### Excerpted text

List of updates / new info. on Vox solid state amps (1967-1972)
31st August (2)
Some initial notes and pictures on the preamp circuit boards in the JMI solid state amps. For the treble amplifiers there are five in total: Mixer, Brilliant channel (and distortion), Normal channel, Reverb, and Tremolo. Those in the pre-production amps had both part numbers and descriptive legends:
The "TREMOLO" board in a pre-production Defiant. The part number unfortunately is partly obscured by the solder joints for the connecting posts.
Standard production boards had only part numbers:
Mixer: = Part no. 86021
Normal channel: = Part no. 86022
Reverb: = Part no. 86023
Tremolo: = Part no. 86024
The Brilliant channel (and distortion) board is either Part no. 86020 or 86025. Confirmation will be added in a future post.
Below, some pictures of the undersides of three boards from the wreck of a JMI Defiant. "B", "C" and "E" stand for the legs of the transistor - base, collector, and emitter. The copper traces on these boards are extremely well bonded to the paxolin support. When the components had been soldered on (and presumably testing had been successful), the undersides were varnished.
Normal channel board.
Tremolo board viewed side-on to show the brackets and the gold-coloured plastic stand-offs.
At present it is not known who made these boards - possibly Burndept, or a contractor habitually used by Burndept.
Having said yesterday that no JMI wiring diagrams were currently known to survive in Supreme speaker cabinets, one has of course just turned up. A better picture may be forthcoming.
Speaker wiring labels in Conqueror and Defiant cabinets have survived reasonably well - they were normally pasted to left-hand side inside the cabs.
Above, the paper schema glued inside JMI Vox Conqueror speaker cabinets, its main legend reading: "CONQUEROR 30W TREBLE WIRING". Note that the drivers, in this case Celestion alnicos T1088s, are rated at 17W each - "12" - 8ohm - 17W".
Above, the paper schema glued inside JMI Vox Defiant speaker cabinets, its main legend reading: "DEFIANT 50W TREBLE WIRING". The Midax horn is protected from bass frequencies by a 2 micro farad capacitor (2uf), marked "2 MFD" in the schema.
So far no such diagram has come to light in a Supreme speaker cabinet - a surviving one at any rate. But it is clear from a photo taken in Warsaw on 13th April, 1967, that Supremes did indeed have them - early ones at least.
Detail from a picture of Mick Jagger standing in front of one the Supremes issued to the Stones in mid March 1967 prior to the European tour of 25th March to 17th April - see this page.
The picture comes from this fabulous book published in 2012 - tons of pics of the Stones on stage with their new solid state gear:
The page on Supreme speaker cabinets has now been updated and rearranged along the lines of the other treble amplifier speaker cab pages.
A Supreme speaker cabinet and trolley from mid 1967. Details can be seen on the page linked above. The trolley still has its "T nuts" for fixing the amplifier section to the frame.
The page on Defiant speaker cabinets has now been started.

### Stored data

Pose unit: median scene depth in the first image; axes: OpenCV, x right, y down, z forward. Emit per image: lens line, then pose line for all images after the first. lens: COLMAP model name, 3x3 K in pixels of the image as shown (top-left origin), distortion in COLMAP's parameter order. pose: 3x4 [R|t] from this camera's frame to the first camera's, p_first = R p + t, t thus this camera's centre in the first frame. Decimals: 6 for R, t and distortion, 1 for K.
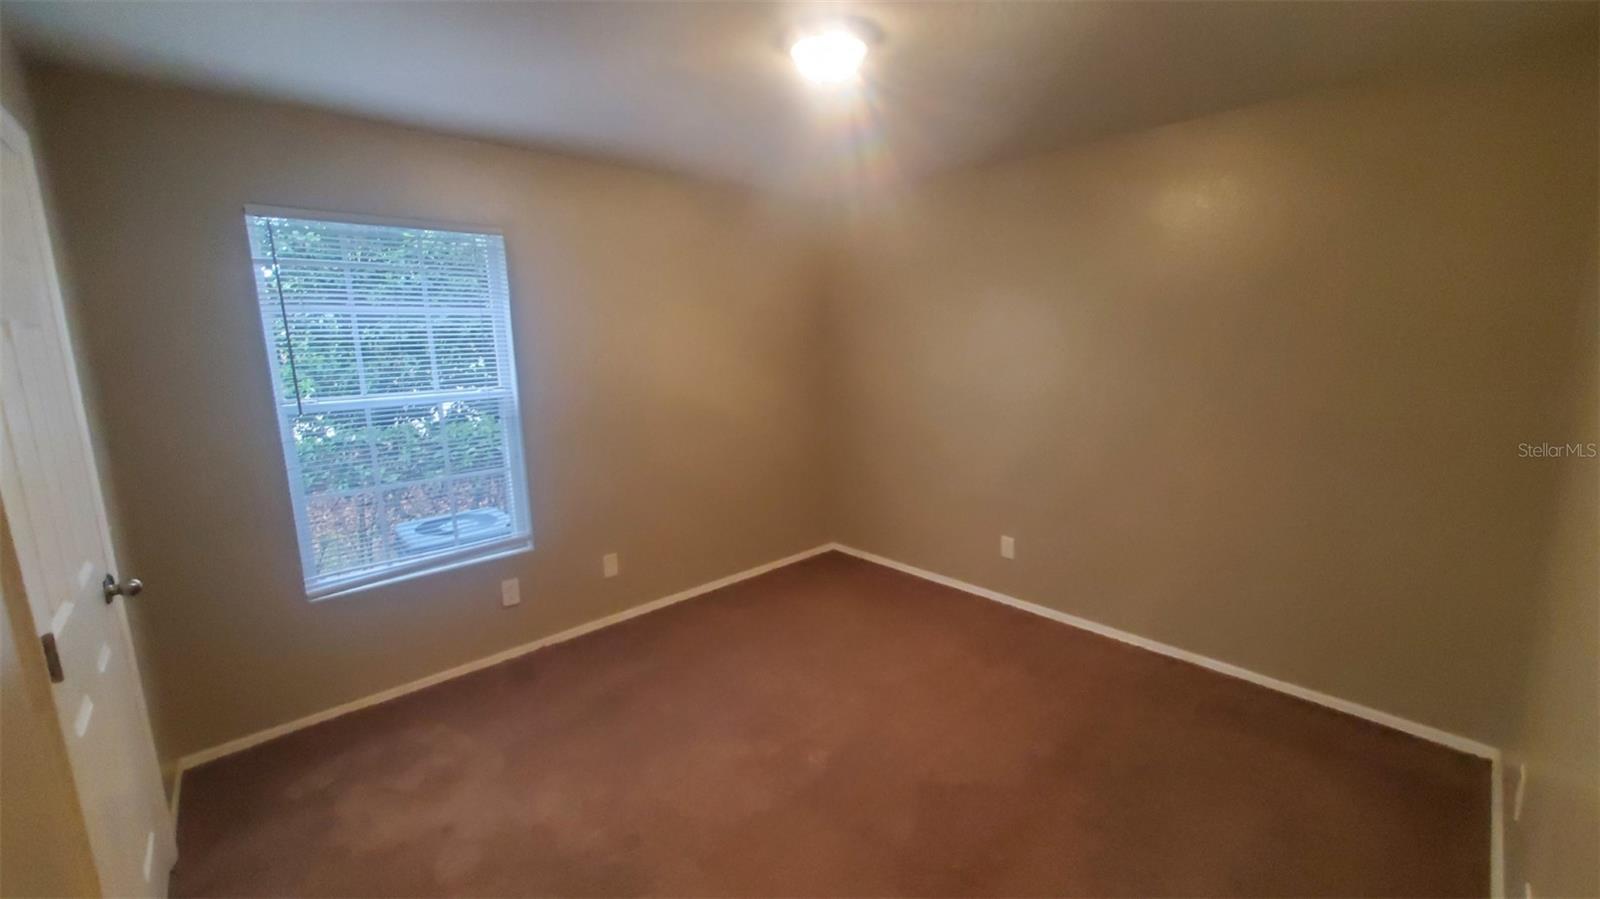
lens RADIAL K [[633.9, 0, 803.3], [0, 633.9, 444.0], [0, 0, 1]] dist [-0.001444, -0.000419]
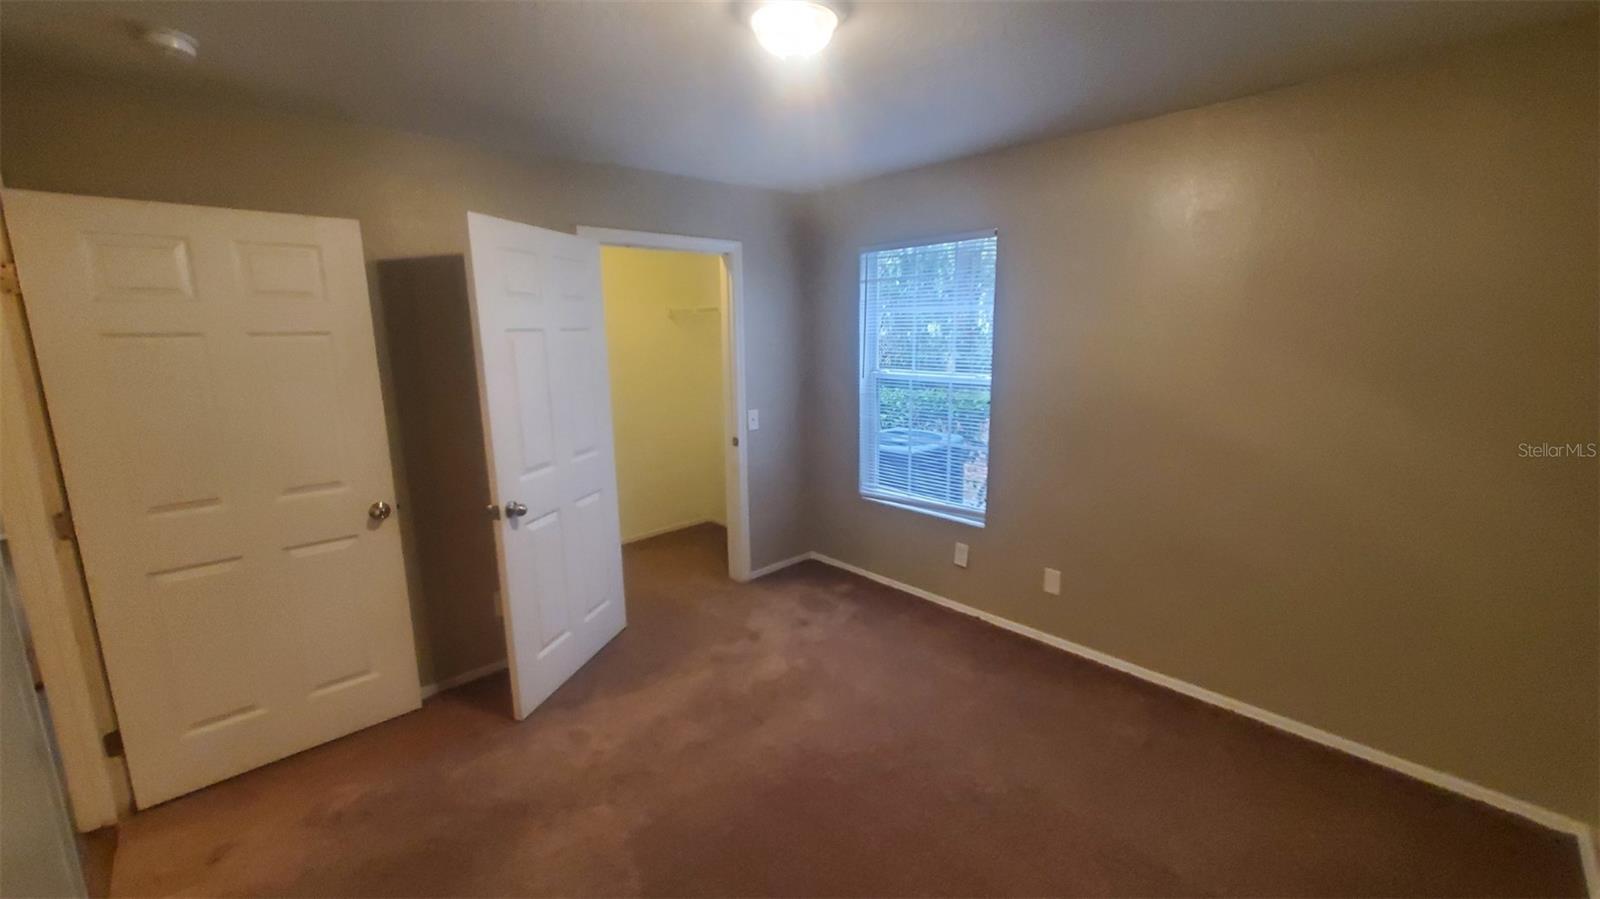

### Task instructions
1. Transcribe the Vox amplifier notes word for word, everything from "Above, the paper schema glued inside JMI Vox Conqueror" down to "in the schema.".
2. According to the Vox amplifier notes, what protects the Midax horn in Defiant speaker cabinets from bass frequencies?
The data come from a different source than the Vox amplifier notes.

### Solutions to the exercise
1.
Above, the paper schema glued inside JMI Vox Conqueror speaker cabinets, its main legend reading: "CONQUEROR 30W TREBLE WIRING". Note that the drivers, in this case Celestion alnicos T1088s, are rated at 17W each - "12" - 8ohm - 17W".
Above, the paper schema glued inside JMI Vox Defiant speaker cabinets, its main legend reading: "DEFIANT 50W TREBLE WIRING". The Midax horn is protected from bass frequencies by a 2 micro farad capacitor (2uf), marked "2 MFD" in the schema.

2. A 2 micro farad (2uf) capacitor, marked "2 MFD" in the schema.